EXERCISE GOAL »
All that should come back is the lines of the data below from the one containing "ring dip: (126, 827)" to the one containing "thumb mcp: (576, 950)", inclusive, exactly as they stand.

PROVIDED DATA »
══════════
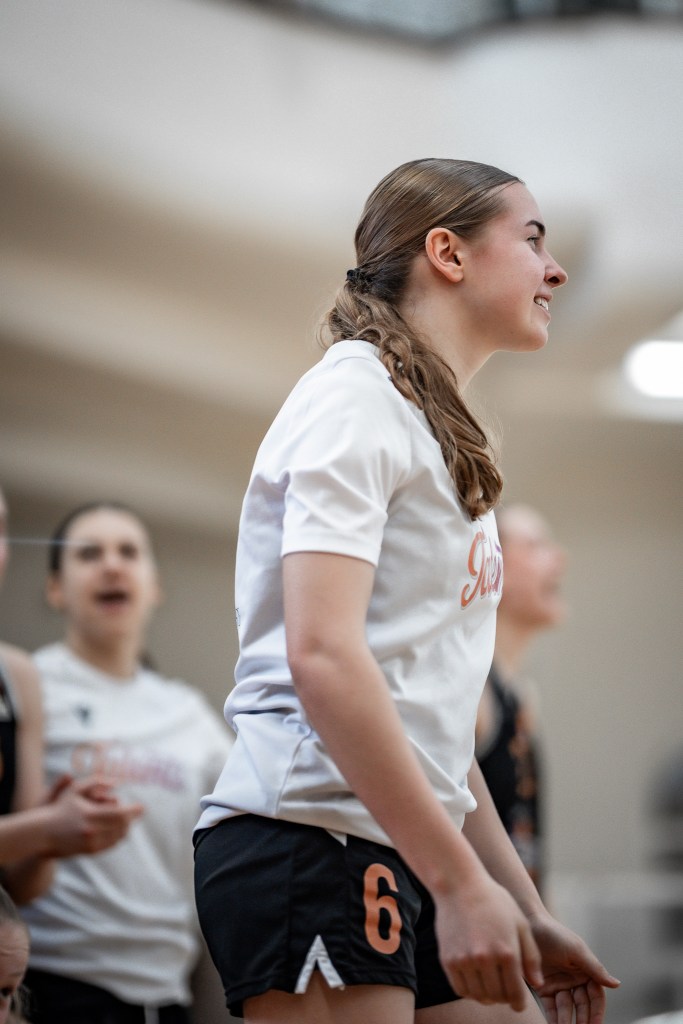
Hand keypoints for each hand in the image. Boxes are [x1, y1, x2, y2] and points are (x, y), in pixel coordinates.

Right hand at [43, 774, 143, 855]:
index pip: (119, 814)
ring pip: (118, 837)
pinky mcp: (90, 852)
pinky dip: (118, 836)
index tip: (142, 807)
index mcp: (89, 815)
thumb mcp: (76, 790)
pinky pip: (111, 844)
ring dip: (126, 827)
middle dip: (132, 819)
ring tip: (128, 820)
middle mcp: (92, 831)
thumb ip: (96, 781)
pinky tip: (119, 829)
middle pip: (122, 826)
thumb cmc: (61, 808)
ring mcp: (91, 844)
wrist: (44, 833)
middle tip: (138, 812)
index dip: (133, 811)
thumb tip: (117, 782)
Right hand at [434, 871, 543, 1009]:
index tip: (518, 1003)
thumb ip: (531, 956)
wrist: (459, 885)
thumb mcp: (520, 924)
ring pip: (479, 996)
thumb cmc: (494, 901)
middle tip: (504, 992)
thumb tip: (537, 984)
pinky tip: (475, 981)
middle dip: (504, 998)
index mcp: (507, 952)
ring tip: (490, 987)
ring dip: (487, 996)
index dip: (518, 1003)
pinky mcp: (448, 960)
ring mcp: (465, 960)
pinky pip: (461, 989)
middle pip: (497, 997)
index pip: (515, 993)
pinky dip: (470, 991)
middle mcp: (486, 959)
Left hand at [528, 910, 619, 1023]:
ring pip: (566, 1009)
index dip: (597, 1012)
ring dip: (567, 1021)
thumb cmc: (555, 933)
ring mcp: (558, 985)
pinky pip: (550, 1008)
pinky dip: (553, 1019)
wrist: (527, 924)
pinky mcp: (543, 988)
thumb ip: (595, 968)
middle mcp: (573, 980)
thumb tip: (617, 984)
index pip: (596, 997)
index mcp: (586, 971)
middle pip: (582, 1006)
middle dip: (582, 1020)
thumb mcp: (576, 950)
══════════
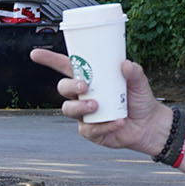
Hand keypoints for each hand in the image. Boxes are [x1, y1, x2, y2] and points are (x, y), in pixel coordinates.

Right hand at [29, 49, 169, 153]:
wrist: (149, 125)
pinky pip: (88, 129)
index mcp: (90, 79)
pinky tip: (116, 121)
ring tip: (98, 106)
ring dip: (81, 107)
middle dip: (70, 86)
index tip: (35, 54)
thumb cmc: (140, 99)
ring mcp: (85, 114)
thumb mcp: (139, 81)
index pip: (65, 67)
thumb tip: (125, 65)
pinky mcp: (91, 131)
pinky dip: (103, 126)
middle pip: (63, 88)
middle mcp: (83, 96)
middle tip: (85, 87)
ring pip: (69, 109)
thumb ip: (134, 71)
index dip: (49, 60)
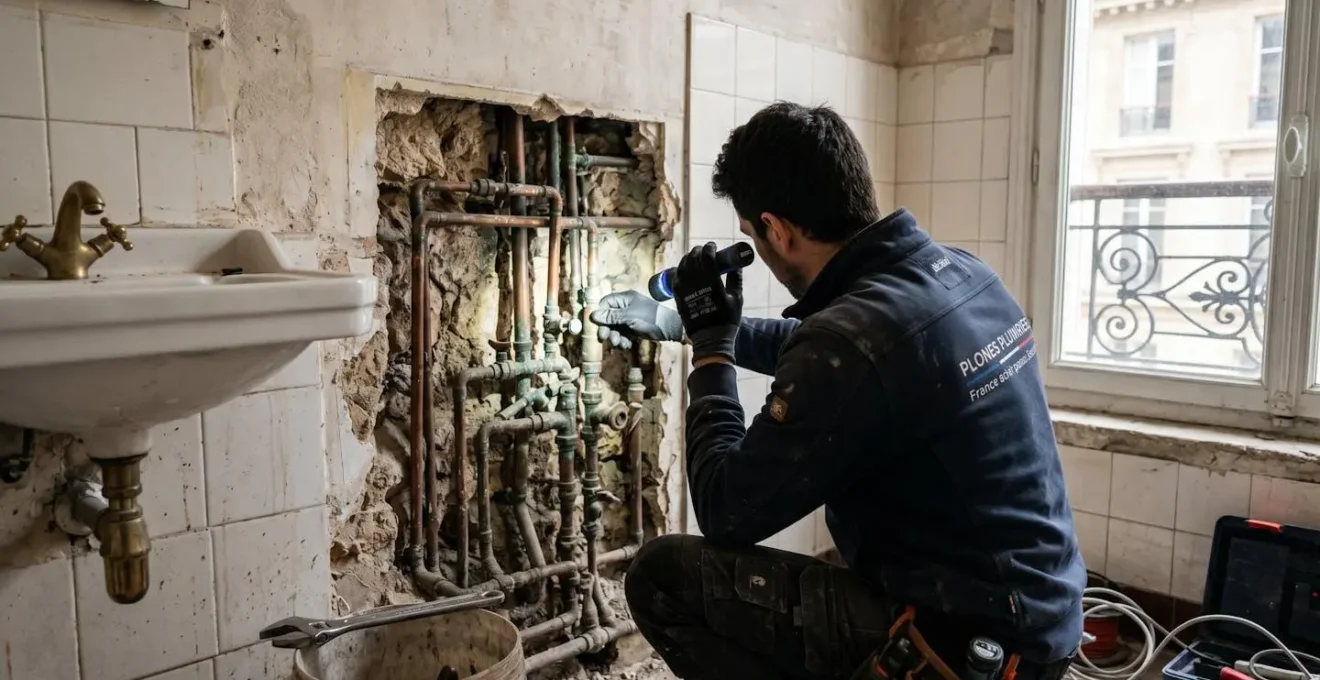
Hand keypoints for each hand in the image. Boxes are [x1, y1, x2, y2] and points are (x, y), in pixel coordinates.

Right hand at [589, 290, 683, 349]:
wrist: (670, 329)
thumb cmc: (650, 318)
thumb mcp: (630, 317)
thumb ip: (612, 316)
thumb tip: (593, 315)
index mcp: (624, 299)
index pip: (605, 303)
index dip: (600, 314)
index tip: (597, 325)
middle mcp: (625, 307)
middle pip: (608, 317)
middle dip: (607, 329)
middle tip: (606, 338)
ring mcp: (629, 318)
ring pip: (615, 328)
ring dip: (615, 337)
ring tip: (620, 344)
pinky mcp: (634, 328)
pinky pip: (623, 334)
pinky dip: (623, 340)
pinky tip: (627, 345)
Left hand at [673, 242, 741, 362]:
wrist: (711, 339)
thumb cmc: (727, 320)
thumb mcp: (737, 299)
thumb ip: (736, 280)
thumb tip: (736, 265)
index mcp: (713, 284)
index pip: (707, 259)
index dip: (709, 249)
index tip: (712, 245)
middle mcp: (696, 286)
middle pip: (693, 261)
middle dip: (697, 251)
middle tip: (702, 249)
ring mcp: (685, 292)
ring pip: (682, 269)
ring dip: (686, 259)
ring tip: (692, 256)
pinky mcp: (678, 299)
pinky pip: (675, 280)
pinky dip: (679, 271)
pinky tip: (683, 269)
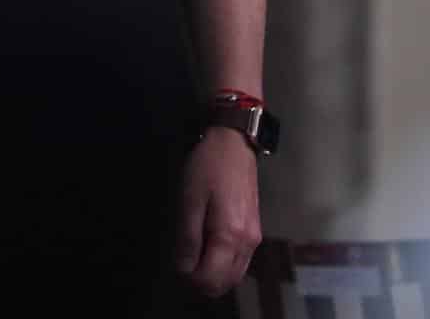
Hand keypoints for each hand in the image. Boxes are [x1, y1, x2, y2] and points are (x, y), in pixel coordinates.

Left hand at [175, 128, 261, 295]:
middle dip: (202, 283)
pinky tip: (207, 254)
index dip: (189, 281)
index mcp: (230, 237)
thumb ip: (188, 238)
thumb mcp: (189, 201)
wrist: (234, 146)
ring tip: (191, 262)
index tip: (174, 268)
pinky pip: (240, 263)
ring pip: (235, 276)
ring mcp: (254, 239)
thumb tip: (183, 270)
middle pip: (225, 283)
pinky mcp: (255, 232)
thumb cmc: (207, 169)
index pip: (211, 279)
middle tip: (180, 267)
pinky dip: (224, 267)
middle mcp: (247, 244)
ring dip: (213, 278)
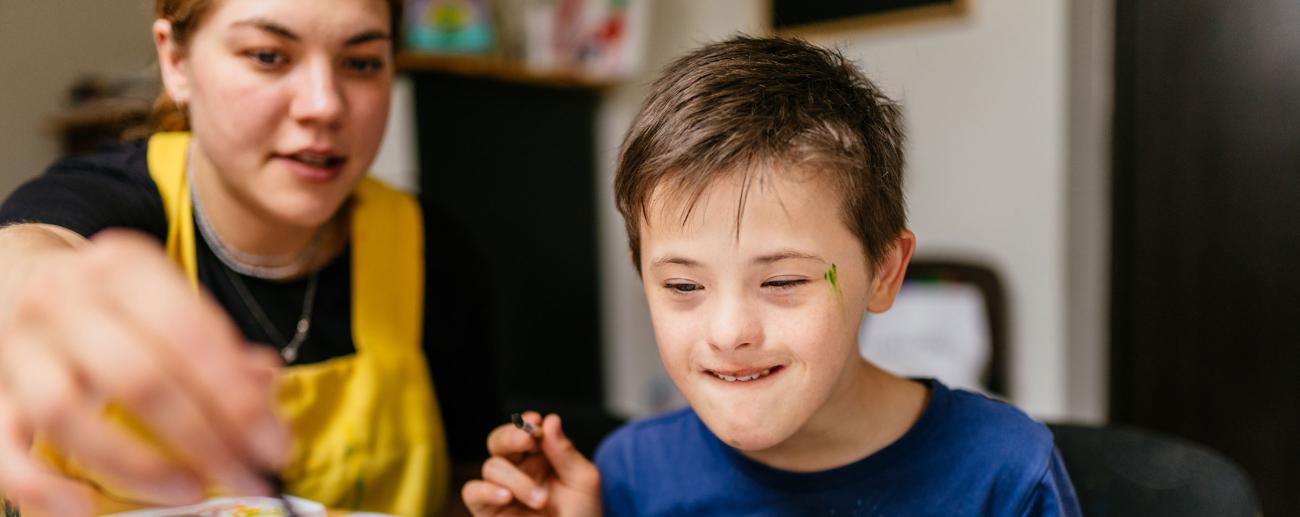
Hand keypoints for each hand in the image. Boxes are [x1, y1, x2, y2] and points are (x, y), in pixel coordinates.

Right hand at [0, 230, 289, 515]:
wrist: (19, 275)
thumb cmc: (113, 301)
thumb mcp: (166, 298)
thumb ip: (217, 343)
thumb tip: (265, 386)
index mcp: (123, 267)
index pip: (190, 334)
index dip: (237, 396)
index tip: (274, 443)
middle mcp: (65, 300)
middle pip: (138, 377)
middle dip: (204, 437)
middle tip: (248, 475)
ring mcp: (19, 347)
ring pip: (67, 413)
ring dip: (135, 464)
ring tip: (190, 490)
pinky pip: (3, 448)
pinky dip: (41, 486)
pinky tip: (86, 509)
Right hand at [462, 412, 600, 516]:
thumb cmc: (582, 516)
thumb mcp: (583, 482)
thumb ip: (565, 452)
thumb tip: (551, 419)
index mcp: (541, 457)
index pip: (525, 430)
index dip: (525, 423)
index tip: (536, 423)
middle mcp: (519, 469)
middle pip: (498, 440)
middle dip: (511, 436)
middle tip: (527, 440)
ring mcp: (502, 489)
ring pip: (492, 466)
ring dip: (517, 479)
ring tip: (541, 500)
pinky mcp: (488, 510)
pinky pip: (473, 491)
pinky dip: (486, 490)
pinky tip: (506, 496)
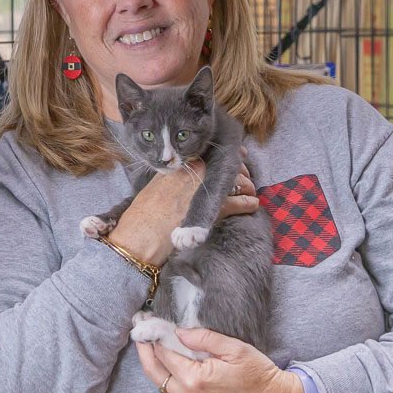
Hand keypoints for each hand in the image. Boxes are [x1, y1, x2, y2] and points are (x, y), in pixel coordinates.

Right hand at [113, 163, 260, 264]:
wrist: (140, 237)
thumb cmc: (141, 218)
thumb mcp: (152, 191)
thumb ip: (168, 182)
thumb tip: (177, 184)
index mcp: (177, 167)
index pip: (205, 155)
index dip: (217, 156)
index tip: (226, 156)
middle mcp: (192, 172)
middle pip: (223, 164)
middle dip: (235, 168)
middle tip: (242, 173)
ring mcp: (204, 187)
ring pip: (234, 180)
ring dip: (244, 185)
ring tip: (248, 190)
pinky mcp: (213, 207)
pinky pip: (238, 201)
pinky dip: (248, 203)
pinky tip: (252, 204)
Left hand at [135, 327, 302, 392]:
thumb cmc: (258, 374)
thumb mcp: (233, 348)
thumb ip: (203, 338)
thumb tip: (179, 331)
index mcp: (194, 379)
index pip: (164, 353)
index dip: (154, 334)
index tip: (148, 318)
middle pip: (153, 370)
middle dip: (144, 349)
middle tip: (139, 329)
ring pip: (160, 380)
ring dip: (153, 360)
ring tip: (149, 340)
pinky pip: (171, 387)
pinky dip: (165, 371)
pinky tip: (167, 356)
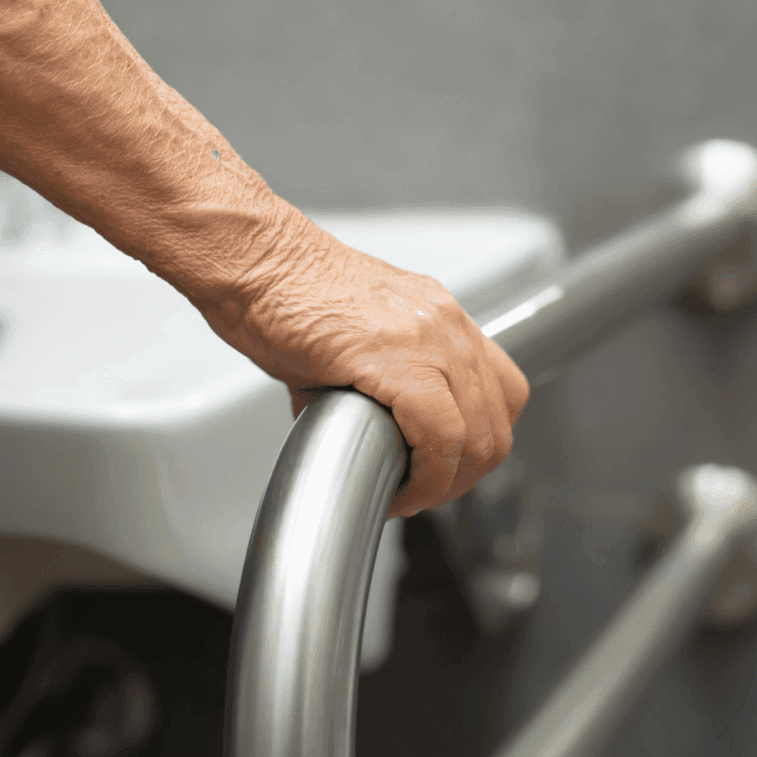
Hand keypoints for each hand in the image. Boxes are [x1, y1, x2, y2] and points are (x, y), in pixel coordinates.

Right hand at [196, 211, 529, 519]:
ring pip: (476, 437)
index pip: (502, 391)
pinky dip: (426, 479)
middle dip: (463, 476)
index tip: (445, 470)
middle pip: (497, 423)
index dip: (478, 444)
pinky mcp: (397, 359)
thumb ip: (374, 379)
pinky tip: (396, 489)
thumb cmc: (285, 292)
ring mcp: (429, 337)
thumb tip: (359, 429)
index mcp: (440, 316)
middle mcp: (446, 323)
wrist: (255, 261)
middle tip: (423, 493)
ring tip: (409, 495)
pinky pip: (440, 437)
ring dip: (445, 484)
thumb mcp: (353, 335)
══════════
SOLUTION FOR THIS EXERCISE »
ring dip: (126, 827)
middle dip: (132, 819)
ring tip: (128, 820)
middle mcp: (92, 831)
thumb ip: (96, 781)
pinky tip: (119, 829)
middle pip: (122, 826)
thumb cmc: (61, 808)
ring mcp: (91, 844)
wrist: (44, 833)
middle tip: (138, 812)
index dip: (133, 811)
thumb tip: (117, 782)
Right hand at [434, 871, 543, 1009]:
index tip: (518, 1003)
thumb ip: (531, 956)
wrist: (459, 885)
thumb mcp: (520, 924)
ring pip: (479, 996)
thumb cmc: (494, 901)
middle tip: (504, 992)
thumb tip: (537, 984)
pinky tip: (475, 981)
middle dip: (504, 998)
index mcp: (507, 952)
ring tip: (490, 987)
ring dip: (487, 996)
index dip: (518, 1003)
pinky mcp: (448, 960)
ring mcp: (465, 960)
pinky pip: (461, 989)
middle pip: (497, 997)
index pip: (515, 993)
pinky dip: (470, 991)
middle mcp: (486, 959)
Left hand at [528, 910, 619, 1023]:
ring pip: (566, 1009)
index dip: (597, 1012)
ring dip: (567, 1021)
thumb cmc: (555, 933)
ring mcp: (558, 985)
pinky pip: (550, 1008)
pinky dip: (553, 1019)
wrist: (527, 924)
pinky mcp: (543, 988)
thumb ip: (595, 968)
middle mcp: (573, 980)
thumb tip: (617, 984)
index pip: (596, 997)
index mcp: (586, 971)
middle pip: (582, 1006)
middle dip: (582, 1020)
thumb mcp: (576, 950)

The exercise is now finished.